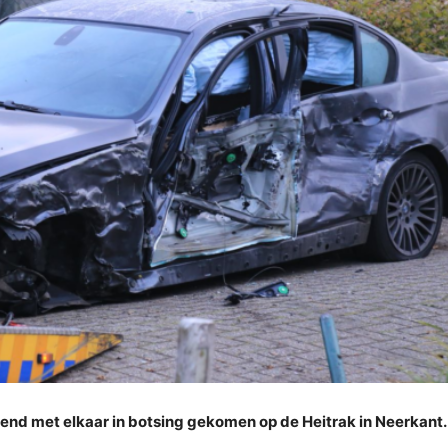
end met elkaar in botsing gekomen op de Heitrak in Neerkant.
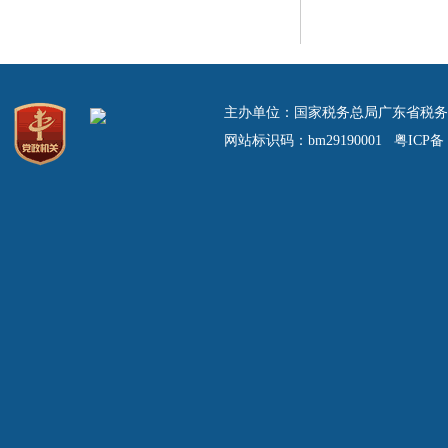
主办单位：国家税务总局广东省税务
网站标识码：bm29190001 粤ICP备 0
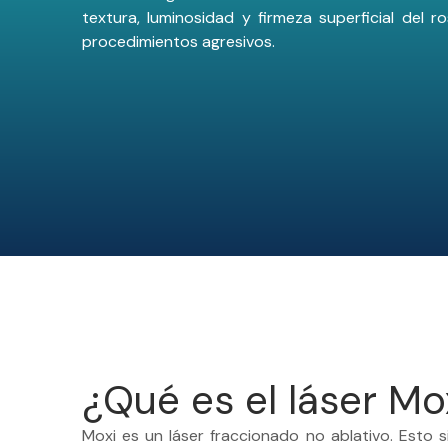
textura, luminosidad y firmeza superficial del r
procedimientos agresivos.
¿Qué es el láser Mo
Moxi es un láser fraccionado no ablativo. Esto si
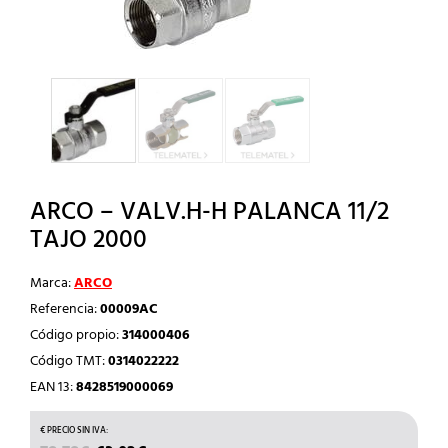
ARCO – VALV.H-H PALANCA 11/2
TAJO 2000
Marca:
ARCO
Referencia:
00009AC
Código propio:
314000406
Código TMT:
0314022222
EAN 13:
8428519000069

────────────────────

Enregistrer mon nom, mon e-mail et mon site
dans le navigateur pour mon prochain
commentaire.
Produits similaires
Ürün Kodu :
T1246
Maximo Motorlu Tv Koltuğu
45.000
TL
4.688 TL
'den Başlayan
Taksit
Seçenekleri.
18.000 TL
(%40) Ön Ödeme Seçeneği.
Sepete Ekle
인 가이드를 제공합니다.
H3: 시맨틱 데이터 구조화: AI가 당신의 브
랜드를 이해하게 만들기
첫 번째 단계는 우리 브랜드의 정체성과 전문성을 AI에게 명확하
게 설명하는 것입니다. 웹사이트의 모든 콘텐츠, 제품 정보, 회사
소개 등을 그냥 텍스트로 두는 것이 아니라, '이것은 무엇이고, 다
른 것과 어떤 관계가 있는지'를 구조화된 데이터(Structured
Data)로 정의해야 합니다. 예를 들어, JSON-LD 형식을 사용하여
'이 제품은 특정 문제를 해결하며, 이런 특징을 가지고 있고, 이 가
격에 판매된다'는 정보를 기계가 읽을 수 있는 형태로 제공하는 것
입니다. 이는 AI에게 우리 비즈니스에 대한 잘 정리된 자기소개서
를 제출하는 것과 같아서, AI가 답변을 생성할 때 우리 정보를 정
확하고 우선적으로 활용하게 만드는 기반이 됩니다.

────────────────────

■ **WORK INSTRUCTION**
Render the item text as a numbered list, beginning at the line that contains "end met elkaar" and stopping after the line that contains "8428519000069". Omit any blank lines and leave out the pictures.

■ **EXPECTED ANSWER**
1. end met elkaar in botsing gekomen op de Heitrak in Neerkant.
2. 主办单位：国家税务总局广东省税务
3. 网站标识码：bm29190001 粤ICP备 0
4. textura, luminosidad y firmeza superficial del r
5. procedimientos agresivos.
6. ¿Qué es el láser Mo
7. Moxi es un láser fraccionado no ablativo. Esto si
8. ARCO – VALV.H-H PALANCA 11/2
9. TAJO 2000
10. Marca:
11. ARCO
12. Referencia:
13. 00009AC
14. Código propio:
15. 314000406
16. Código TMT:
17. 0314022222
18. EAN 13:
19. 8428519000069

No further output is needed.